◆ What is needed ◆
For the material that follows, return exactly the lines from the one with "M304,392L323,428L279,452L260,416Z" through the one with "<!-- minor casing -->", both ends included.

◆ Data for the task ◆
##############################
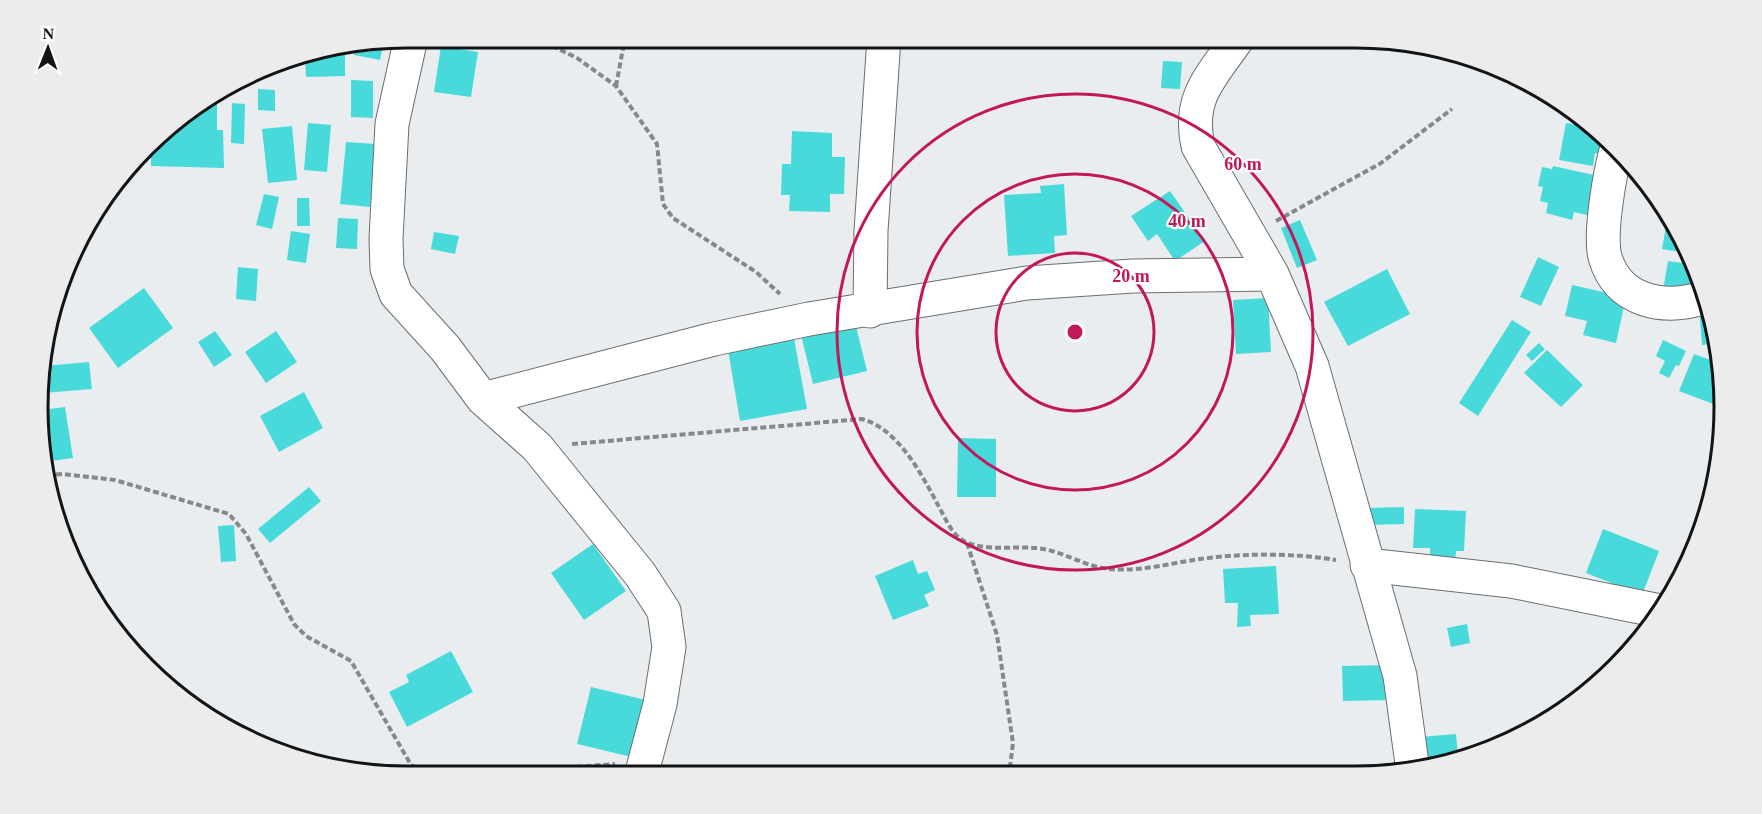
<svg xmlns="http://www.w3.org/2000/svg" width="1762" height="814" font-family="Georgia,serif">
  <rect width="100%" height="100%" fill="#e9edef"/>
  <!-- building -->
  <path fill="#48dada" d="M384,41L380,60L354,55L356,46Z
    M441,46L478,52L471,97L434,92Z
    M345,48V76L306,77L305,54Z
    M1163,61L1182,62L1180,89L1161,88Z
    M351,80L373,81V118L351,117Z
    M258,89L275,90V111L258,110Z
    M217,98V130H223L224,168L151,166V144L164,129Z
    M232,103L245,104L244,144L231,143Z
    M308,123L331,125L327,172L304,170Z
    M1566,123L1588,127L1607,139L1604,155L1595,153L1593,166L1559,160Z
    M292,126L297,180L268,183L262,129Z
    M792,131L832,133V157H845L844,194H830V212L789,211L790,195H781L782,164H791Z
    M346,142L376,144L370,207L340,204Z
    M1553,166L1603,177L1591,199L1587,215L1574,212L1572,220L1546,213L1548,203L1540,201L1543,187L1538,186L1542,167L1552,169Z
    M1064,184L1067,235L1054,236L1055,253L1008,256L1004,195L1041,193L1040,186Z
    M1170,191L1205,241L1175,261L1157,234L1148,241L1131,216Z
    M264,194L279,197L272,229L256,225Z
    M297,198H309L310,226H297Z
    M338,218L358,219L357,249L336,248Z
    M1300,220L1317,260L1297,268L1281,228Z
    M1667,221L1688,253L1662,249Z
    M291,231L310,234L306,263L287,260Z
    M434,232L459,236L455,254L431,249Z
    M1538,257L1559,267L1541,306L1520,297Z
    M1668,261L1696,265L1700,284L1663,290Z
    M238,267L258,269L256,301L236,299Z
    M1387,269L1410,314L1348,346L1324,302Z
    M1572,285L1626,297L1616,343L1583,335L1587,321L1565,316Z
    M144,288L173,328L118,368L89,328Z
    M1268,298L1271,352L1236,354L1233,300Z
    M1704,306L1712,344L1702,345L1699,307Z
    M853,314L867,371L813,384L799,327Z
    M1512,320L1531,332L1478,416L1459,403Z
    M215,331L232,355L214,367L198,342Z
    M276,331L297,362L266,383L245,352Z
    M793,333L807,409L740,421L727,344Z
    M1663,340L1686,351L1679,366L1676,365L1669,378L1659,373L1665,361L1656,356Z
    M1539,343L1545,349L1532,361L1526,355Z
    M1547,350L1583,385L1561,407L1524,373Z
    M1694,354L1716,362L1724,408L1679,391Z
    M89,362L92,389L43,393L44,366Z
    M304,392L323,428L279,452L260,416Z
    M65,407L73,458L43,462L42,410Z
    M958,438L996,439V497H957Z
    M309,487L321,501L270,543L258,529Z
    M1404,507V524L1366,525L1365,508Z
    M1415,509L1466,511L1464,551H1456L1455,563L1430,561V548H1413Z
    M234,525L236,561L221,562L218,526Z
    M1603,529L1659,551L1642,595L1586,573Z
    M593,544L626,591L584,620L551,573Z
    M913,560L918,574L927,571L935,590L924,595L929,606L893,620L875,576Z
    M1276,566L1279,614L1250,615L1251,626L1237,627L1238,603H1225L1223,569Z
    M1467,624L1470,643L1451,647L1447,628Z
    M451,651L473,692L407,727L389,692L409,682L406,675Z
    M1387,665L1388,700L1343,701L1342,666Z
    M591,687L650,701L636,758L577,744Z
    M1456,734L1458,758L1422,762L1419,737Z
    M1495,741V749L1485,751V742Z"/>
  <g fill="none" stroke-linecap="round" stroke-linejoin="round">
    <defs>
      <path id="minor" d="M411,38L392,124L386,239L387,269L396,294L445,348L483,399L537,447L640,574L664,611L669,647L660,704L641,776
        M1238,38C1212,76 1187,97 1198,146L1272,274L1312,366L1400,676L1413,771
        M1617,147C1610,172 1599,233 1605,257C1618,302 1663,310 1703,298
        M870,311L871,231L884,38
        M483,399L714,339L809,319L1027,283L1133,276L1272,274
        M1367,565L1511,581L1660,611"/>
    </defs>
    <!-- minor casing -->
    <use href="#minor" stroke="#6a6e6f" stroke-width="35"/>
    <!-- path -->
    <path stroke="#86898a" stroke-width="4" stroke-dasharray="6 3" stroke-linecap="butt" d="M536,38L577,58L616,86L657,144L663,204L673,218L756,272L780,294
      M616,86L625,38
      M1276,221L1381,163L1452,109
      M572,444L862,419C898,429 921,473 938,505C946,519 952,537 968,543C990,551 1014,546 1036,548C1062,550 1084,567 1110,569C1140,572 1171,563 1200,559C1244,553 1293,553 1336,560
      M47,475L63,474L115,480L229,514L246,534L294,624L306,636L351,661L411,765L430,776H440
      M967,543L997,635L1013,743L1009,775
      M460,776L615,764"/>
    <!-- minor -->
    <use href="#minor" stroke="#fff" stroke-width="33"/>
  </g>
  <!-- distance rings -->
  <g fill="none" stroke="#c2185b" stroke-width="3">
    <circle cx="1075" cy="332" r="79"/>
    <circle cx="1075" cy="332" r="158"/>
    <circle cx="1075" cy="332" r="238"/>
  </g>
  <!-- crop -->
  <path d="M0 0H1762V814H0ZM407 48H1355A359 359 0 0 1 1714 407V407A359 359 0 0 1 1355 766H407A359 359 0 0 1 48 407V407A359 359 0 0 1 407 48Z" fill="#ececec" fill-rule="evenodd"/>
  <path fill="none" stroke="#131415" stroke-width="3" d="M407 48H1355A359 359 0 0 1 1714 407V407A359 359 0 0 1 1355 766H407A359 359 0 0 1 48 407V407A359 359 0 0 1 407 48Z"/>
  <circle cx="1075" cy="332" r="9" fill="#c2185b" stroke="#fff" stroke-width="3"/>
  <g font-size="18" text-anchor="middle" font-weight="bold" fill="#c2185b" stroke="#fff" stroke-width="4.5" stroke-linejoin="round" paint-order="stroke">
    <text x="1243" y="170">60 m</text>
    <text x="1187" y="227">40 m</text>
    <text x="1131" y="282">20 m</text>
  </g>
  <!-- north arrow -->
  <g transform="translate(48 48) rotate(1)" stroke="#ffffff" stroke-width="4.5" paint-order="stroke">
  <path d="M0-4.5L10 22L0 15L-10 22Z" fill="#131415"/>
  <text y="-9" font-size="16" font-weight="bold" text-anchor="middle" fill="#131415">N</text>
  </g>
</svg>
##############################
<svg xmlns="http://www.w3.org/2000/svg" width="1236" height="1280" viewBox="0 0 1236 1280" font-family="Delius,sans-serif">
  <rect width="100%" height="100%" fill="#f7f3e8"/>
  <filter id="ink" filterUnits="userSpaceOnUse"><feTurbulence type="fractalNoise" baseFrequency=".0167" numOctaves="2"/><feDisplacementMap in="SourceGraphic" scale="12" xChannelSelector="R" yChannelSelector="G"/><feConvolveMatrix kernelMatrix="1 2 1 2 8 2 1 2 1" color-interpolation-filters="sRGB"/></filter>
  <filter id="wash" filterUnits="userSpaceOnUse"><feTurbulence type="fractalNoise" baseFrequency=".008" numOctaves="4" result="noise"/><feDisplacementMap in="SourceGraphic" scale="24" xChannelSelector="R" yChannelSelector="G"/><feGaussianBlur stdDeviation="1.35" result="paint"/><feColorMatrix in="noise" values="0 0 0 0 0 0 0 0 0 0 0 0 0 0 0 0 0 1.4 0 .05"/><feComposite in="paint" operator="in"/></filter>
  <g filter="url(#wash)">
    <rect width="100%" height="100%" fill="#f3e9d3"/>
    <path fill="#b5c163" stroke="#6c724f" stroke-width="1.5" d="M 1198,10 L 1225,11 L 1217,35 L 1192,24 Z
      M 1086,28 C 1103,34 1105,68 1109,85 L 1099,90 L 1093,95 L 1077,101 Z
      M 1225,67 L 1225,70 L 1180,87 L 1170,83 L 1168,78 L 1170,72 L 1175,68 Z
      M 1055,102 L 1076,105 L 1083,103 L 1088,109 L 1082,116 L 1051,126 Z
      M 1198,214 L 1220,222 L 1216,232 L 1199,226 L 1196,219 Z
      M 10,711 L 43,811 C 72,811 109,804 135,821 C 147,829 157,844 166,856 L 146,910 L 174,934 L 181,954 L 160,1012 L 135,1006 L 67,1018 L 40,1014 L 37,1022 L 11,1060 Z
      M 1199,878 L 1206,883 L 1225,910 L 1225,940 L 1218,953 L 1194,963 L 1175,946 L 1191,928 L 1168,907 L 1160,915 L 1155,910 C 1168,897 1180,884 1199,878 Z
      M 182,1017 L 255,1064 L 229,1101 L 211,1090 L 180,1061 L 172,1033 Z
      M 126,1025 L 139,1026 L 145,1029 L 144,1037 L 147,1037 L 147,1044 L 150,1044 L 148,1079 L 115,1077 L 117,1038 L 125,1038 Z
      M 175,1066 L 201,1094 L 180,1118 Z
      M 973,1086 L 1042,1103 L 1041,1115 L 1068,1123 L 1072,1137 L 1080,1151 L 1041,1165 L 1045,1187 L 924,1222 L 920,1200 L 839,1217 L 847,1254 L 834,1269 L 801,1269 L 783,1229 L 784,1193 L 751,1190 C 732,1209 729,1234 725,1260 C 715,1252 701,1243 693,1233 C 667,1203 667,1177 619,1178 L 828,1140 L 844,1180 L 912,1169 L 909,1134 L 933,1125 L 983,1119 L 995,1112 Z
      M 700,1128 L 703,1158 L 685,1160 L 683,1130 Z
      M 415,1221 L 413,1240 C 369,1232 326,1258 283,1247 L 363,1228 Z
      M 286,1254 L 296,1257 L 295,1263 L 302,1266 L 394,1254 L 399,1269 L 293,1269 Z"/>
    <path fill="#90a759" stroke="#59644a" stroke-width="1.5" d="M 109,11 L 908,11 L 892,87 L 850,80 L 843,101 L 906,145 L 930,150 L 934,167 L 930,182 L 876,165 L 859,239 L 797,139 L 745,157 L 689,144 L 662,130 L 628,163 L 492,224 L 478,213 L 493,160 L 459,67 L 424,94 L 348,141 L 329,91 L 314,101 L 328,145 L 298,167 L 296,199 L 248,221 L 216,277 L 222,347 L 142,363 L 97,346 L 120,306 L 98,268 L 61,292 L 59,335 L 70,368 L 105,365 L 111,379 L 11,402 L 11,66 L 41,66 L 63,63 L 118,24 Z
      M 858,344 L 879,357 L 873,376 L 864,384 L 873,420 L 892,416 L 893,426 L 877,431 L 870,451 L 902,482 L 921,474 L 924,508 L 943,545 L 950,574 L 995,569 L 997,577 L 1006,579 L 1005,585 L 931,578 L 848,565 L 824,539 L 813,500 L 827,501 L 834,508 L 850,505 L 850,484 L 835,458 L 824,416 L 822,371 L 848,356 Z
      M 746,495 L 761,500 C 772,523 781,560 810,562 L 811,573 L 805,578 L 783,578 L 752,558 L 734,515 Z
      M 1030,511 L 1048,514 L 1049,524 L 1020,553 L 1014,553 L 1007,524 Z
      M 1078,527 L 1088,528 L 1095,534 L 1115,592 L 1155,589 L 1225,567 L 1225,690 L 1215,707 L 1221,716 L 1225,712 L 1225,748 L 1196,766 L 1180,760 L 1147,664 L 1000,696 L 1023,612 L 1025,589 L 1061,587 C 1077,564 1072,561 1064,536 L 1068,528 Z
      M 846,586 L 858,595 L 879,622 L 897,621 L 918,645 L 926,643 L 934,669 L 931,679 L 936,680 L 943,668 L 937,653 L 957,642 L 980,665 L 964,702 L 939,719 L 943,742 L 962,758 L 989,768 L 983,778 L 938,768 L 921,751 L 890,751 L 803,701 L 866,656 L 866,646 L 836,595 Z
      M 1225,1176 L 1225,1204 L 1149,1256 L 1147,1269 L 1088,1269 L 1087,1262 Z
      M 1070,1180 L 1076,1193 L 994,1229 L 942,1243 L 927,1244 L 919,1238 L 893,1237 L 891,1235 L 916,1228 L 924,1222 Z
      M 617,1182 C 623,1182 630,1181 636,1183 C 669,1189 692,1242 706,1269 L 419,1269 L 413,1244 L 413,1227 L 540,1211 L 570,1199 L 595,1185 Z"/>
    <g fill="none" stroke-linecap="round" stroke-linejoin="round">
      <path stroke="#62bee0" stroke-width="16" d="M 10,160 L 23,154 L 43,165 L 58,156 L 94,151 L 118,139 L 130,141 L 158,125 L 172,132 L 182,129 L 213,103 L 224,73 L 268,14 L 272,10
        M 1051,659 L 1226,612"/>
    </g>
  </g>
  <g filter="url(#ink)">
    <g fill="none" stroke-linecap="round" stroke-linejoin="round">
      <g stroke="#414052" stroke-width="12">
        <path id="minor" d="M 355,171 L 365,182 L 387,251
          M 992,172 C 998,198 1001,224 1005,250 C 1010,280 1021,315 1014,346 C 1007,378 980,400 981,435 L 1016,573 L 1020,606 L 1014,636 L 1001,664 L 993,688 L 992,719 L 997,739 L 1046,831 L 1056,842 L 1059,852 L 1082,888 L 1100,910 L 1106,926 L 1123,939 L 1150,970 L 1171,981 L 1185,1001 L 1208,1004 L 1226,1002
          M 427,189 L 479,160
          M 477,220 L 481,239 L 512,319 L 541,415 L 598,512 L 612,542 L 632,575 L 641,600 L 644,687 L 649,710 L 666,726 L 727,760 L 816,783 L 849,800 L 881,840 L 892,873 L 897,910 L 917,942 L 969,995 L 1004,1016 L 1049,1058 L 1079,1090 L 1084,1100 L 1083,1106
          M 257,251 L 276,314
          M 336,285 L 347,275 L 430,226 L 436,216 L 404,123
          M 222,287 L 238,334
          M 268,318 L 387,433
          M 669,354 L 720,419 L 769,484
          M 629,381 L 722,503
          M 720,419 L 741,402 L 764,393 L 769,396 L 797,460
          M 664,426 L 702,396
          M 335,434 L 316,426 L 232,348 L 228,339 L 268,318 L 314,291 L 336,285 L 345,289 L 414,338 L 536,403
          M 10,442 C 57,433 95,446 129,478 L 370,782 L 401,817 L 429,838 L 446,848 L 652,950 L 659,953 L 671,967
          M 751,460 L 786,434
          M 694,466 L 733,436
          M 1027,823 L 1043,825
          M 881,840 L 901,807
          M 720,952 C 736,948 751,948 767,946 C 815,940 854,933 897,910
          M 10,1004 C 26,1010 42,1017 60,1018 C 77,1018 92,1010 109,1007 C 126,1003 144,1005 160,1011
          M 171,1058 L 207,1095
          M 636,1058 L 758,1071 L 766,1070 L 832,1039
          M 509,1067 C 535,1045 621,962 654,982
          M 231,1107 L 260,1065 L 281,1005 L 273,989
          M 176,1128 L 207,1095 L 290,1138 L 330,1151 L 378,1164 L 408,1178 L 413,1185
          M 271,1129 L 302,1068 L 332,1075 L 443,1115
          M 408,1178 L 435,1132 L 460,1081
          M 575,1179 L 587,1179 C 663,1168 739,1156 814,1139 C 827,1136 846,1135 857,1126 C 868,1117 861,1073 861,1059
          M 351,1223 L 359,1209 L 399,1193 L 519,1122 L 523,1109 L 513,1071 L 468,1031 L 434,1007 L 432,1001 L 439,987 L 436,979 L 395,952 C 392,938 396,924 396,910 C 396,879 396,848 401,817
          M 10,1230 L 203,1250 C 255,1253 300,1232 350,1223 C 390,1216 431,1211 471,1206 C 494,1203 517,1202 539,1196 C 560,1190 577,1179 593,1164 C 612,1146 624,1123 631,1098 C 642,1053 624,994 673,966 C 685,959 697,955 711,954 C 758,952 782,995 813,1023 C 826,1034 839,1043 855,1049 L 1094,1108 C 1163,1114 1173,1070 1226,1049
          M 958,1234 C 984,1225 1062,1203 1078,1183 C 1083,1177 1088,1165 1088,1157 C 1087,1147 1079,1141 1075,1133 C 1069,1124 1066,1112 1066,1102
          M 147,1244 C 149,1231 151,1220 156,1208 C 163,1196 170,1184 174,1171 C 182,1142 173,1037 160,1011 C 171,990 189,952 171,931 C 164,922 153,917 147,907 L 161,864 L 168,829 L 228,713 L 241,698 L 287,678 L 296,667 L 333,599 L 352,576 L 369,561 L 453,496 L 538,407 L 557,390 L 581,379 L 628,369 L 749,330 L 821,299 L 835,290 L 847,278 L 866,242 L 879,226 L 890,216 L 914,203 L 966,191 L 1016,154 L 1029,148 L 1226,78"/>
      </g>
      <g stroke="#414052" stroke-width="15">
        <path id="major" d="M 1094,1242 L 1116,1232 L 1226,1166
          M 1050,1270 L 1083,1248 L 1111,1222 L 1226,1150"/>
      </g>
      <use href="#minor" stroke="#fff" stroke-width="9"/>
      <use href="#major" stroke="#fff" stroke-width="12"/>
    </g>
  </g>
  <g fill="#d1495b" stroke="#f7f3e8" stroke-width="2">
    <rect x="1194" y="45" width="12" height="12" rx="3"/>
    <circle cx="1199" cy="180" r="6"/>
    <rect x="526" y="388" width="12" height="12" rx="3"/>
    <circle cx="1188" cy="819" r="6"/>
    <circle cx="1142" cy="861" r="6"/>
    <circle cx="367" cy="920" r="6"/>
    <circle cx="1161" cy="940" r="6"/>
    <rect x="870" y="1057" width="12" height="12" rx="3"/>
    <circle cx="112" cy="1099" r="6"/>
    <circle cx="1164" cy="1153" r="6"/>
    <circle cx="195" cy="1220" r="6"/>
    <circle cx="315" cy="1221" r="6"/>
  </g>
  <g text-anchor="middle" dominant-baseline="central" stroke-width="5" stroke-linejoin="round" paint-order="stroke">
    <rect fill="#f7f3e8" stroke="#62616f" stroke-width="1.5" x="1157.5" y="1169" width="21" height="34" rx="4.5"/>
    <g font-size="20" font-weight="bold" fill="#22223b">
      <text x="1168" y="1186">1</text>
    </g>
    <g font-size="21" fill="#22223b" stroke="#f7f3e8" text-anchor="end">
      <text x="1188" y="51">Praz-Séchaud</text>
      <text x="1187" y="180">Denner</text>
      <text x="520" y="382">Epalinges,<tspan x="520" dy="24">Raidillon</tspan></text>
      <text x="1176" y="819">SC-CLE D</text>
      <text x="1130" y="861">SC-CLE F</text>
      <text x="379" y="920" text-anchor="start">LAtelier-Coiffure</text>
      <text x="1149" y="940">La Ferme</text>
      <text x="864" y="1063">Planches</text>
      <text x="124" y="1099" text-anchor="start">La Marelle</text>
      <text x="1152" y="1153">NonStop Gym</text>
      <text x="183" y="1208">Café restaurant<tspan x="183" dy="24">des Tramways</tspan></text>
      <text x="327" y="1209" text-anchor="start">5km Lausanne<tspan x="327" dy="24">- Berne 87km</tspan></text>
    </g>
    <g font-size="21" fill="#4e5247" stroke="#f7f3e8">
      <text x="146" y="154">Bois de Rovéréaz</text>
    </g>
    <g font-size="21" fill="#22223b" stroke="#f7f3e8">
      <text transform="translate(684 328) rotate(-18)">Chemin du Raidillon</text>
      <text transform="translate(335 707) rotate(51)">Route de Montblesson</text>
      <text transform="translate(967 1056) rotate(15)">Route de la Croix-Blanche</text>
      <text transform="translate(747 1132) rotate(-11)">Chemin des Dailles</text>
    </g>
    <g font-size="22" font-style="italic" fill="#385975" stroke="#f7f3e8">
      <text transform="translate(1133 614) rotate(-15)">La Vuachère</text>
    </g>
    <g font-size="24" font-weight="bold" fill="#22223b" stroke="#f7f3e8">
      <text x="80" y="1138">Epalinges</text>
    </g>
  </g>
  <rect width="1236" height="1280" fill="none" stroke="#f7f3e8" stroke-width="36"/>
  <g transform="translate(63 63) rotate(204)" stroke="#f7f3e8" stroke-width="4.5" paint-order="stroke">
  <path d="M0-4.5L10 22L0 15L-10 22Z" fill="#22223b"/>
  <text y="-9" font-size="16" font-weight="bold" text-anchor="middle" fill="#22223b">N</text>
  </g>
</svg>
##############################
◆ Result for this task ◆
    M304,392L323,428L279,452L260,416Z
    M65,407L73,458L43,462L42,410Z
    M958,438L996,439V497H957Z
    M309,487L321,501L270,543L258,529Z
    M1404,507V524L1366,525L1365,508Z
    M1415,509L1466,511L1464,551H1456L1455,563L1430,561V548H1413Z
    M234,525L236,561L221,562L218,526Z
    M1603,529L1659,551L1642,595L1586,573Z
    M593,544L626,591L584,620L551,573Z
    M913,560L918,574L927,571L935,590L924,595L929,606L893,620L875,576Z
    M1276,566L1279,614L1250,615L1251,626L1237,627L1238,603H1225L1223,569Z
    M1467,624L1470,643L1451,647L1447,628Z
    M451,651L473,692L407,727L389,692L409,682L406,675Z
    M1387,665L1388,700L1343,701L1342,666Z
    M591,687L650,701L636,758L577,744Z
    M1456,734L1458,758L1422,762L1419,737Z
    M1495,741V749L1485,751V742Z"/>
  <g fill="none" stroke-linecap="round" stroke-linejoin="round">
    <defs>
      <path id="minor" d="M411,38L392,124L386,239L387,269L396,294L445,348L483,399L537,447L640,574L664,611L669,647L660,704L641,776
        M1238,38C1212,76 1187,97 1198,146L1272,274L1312,366L1400,676L1413,771
        M1617,147C1610,172 1599,233 1605,257C1618,302 1663,310 1703,298
        M870,311L871,231L884,38
        M483,399L714,339L809,319L1027,283L1133,276L1272,274
        M1367,565L1511,581L1660,611"/>
    </defs>
    <!-- minor casing -->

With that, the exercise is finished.